On the day of the walkout, the Korean Alliance of Patients Organisations urged the SNU professors to reverse their decision, criticizing them for using patients as leverage to pressure the government.

“It’s hard for patients to understand why the committee had to choose an indefinite strike to achieve their goals. Should nonurgent patients or those with mild illnesses receiving treatment at hospitals affiliated with SNU bear the brunt of the strike and feel anxiety?” the statement read.

Kwak Jae-gun, a professor specialising in pediatric thoracic and cardiovascular surgery at SNU, however, asked patients and their families to be patient, saying they were dealing with “life-and-death issues.”

“(Doctors) have done everything to stop the medical crisis, but the government keeps reiterating the same message like a parrot, vilifying doctors and saying we are raising a turf war for profit,” Kwak said, reading a letter to his patient.

“Seung-yeon’s mom and dad, please hold on just a little. There needs to be someone who should speak out on something when it’s wrong, especially when dealing with life-and-death issues,” Kwak added.

As the government struggles to bridge the gap between the medical community’s demands, which include revisiting the expansion plan and canceling all penalties against trainee doctors, Bang Jae-sung, a committee executive, added that the indefinite strike was a “last resort” to address the current medical crisis.

“Professors will do our best (to stop the situation). But if the government continues to ignore us until the very end and junior doctors and students reject the call to return, then that will be when we would have to kneel to the government and return to patients,” Bang noted.

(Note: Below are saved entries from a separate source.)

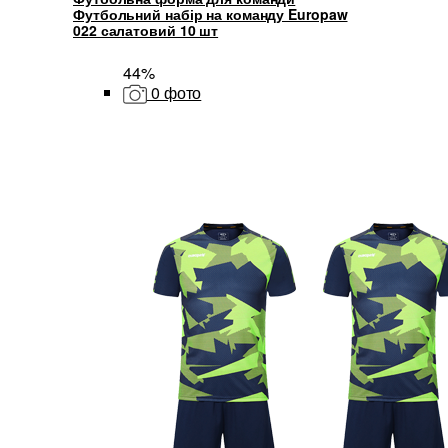
Футбольний набір на команду Europaw
022 салатовий 10 шт
44%
0 фото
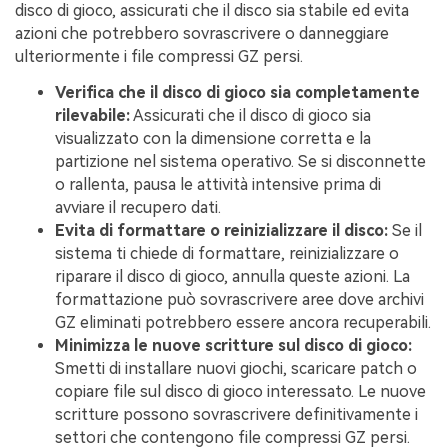
disco di gioco, assicurati che il disco sia stabile ed evita
azioni che potrebbero sovrascrivere o danneggiare
ulteriormente i file compressi GZ persi.
Verifica che il disco di gioco sia completamente
rilevabile:
Assicurati che il disco di gioco sia
visualizzato con la dimensione corretta e la
partizione nel sistema operativo. Se si disconnette
o rallenta, pausa le attività intensive prima di
avviare il recupero dati.
Evita di formattare o reinizializzare il disco:
Se il
sistema ti chiede di formattare, reinizializzare o
riparare il disco di gioco, annulla queste azioni. La
formattazione può sovrascrivere aree dove archivi
GZ eliminati potrebbero essere ancora recuperabili.
Minimizza le nuove scritture sul disco di gioco:
Smetti di installare nuovi giochi, scaricare patch o
copiare file sul disco di gioco interessato. Le nuove
scritture possono sovrascrivere definitivamente i
settori che contengono file compressi GZ persi.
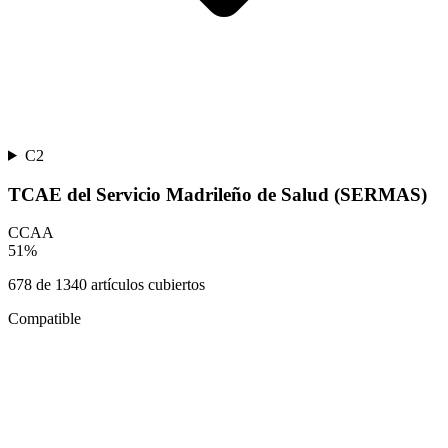
C2
TCAE del Servicio Madrileño de Salud (SERMAS)
CCAA
51
%
678
de
1340
artículos cubiertos
Compatible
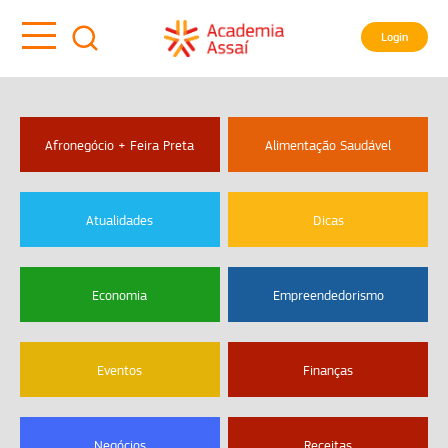
Login
Afronegócio + Feira Preta
Alimentação Saudável
Atualidades
Dicas
Economia
Empreendedorismo
Eventos
Finanças
Negócios
Receitas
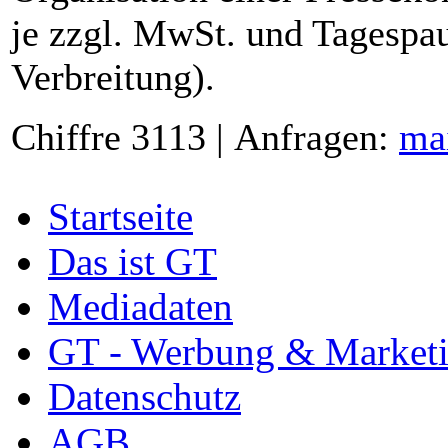
je zzgl. MwSt. und Tagespau
Verbreitung).
Chiffre 3113 | Anfragen:
ma
Startseite
Das ist GT
Mediadaten
GT - Werbung & Market
Datenschutz
AGB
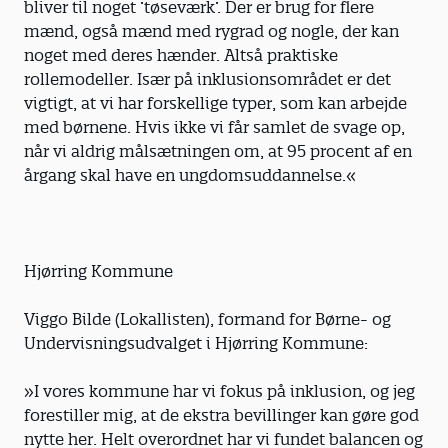
bliver til noget ’tøseværk’. Der er brug for flere
mænd, også mænd med rygrad og nogle, der kan
noget med deres hænder. Altså praktiske
rollemodeller. Især på inklusionsområdet er det
vigtigt, at vi har forskellige typer, som kan arbejde
med børnene. Hvis ikke vi får samlet de svage op,
når vi aldrig målsætningen om, at 95 procent af en
årgang skal have en ungdomsuddannelse.«
Hjørring Kommune
Viggo Bilde (Lokallisten), formand for Børne- og
Undervisningsudvalget i Hjørring Kommune:
»I vores kommune har vi fokus på inklusion, og jeg
forestiller mig, at de ekstra bevillinger kan gøre god
nytte her. Helt overordnet har vi fundet balancen og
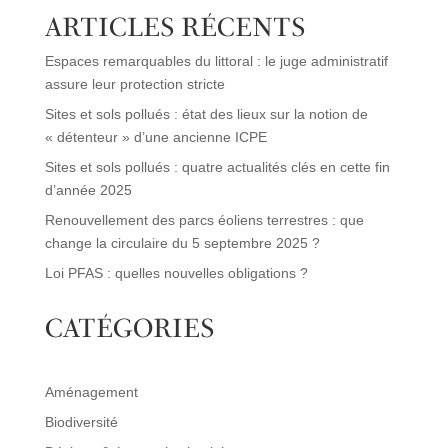
ARTICLES RÉCENTS
Espaces remarquables du littoral : le juge administratif
assure leur protection stricte
Sites et sols pollués : état des lieux sur la notion de
« détenteur » d’une ancienne ICPE
Sites et sols pollués : quatre actualités clés en cette fin
d’année 2025
Renouvellement des parcs éoliens terrestres : que
change la circulaire du 5 septembre 2025 ?
Loi PFAS : quelles nouvelles obligations ?
CATÉGORIES
Aménagement
Biodiversité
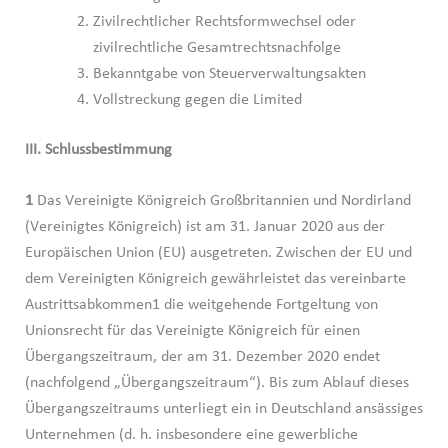
Zivilrechtlicher Rechtsformwechsel oder
zivilrechtliche Gesamtrechtsnachfolge
Bekanntgabe von Steuerverwaltungsakten
Vollstreckung gegen die Limited
III. Schlussbestimmung
1
Das Vereinigte Königreich Großbritannien und Nordirland
(Vereinigtes Königreich) ist am 31. Januar 2020 aus der
Europäischen Union (EU) ausgetreten. Zwischen der EU und
dem Vereinigten Königreich gewährleistet das vereinbarte
Austrittsabkommen1 die weitgehende Fortgeltung von
Unionsrecht für das Vereinigte Königreich für einen
Übergangszeitraum, der am 31. Dezember 2020 endet
(nachfolgend „Übergangszeitraum“). Bis zum Ablauf dieses
Übergangszeitraums unterliegt ein in Deutschland ansässiges
Unternehmen (d. h. insbesondere eine gewerbliche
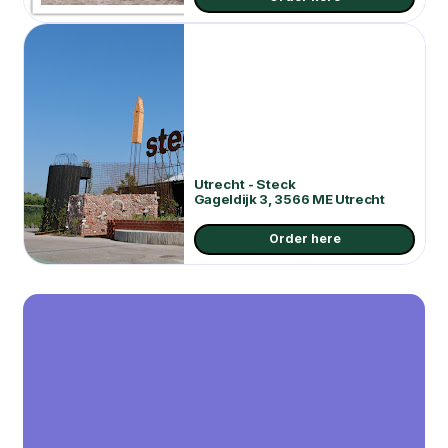
Utrecht - Steck
Gageldijk 3, 3566 ME Utrecht
Order here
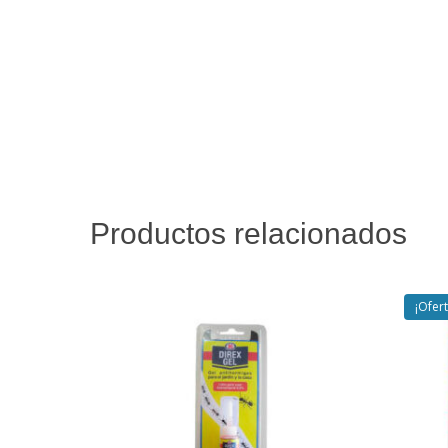
Productos relacionados
¡Ofert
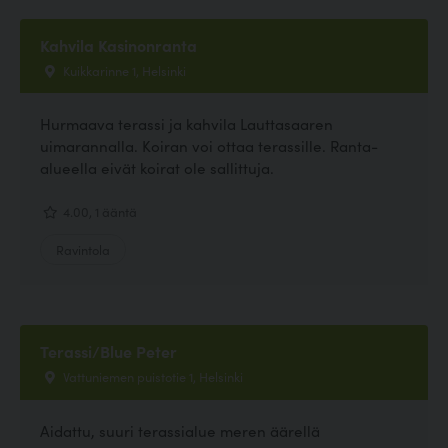
Kahvila Kasinonranta
Kuikkarinne 1, Helsinki
Hurmaava terassi ja kahvila Lauttasaaren
uimarannalla. Koiran voi ottaa terassille. Ranta-
alueella eivät koirat ole sallittuja.
4.00, 1 ääntä
Ravintola
Terassi/Blue Peter
Vattuniemen puistotie 1, Helsinki
Aidattu, suuri terassialue meren äärellä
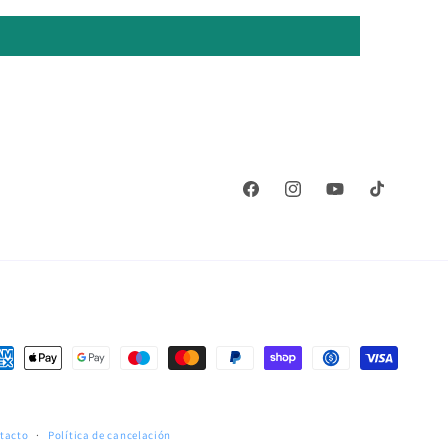
Facebook
Instagram
YouTube
TikTok
rmas
go
ntacto
Política de cancelación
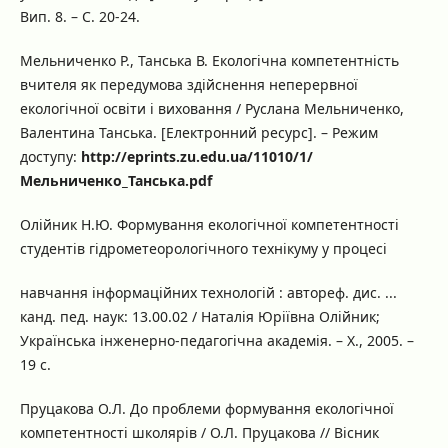
Вип. 8. – С. 20-24.
Мельниченко Р., Танська В. Екологічна компетентність
вчителя як передумова здійснення неперервної
екологічної освіти і виховання / Руслана Мельниченко,
Валентина Танська. [Електронний ресурс]. – Режим
доступу:
http://eprints.zu.edu.ua/11010/1/
Мельниченко_Танська.pdf
Олійник Н.Ю. Формування екологічної компетентності
студентів гідрометеорологічного технікуму у процесі
навчання інформаційних технологій : автореф. дис. ...
канд. пед. наук: 13.00.02 / Наталія Юріївна Олійник;
Українська інженерно-педагогічна академія. – Х., 2005. –
19 с.
Пруцакова О.Л. До проблеми формування екологічної
компетентності школярів / О.Л. Пруцакова // Вісник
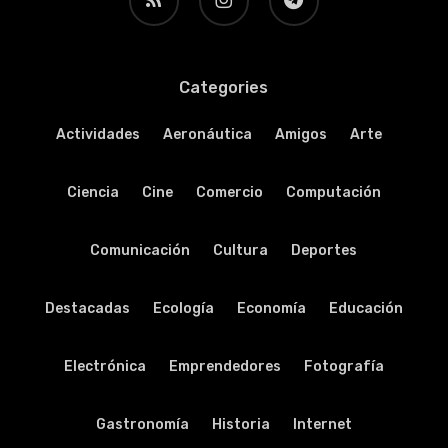
Categories
Actividades
Aeronáutica
Amigos
Arte
Ciencia
Cine
Comercio
Computación
Comunicación
Cultura
Deportes
Destacadas
Ecología
Economía
Educación
Electrónica
Emprendedores
Fotografía
Gastronomía
Historia
Internet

Amid the intensifying medical standoff, walking off the job to protest against the government appears to be causing rifts within the medical community.

In a contribution sent to his colleagues on Monday, Hong Seung-bong, an epilepsy professor at Samsung Medical Center, urged doctors to return, saying that increasing the number of doctors by “one per cent” will not ruin the country’s health care system.

“The medical circle’s collective leave is tantamount to a death sentence for severely ill patients. … Putting patients’ lives in danger to prevent an increase of 1,509 slots in the medical school enrollment quota is something that should never be done.”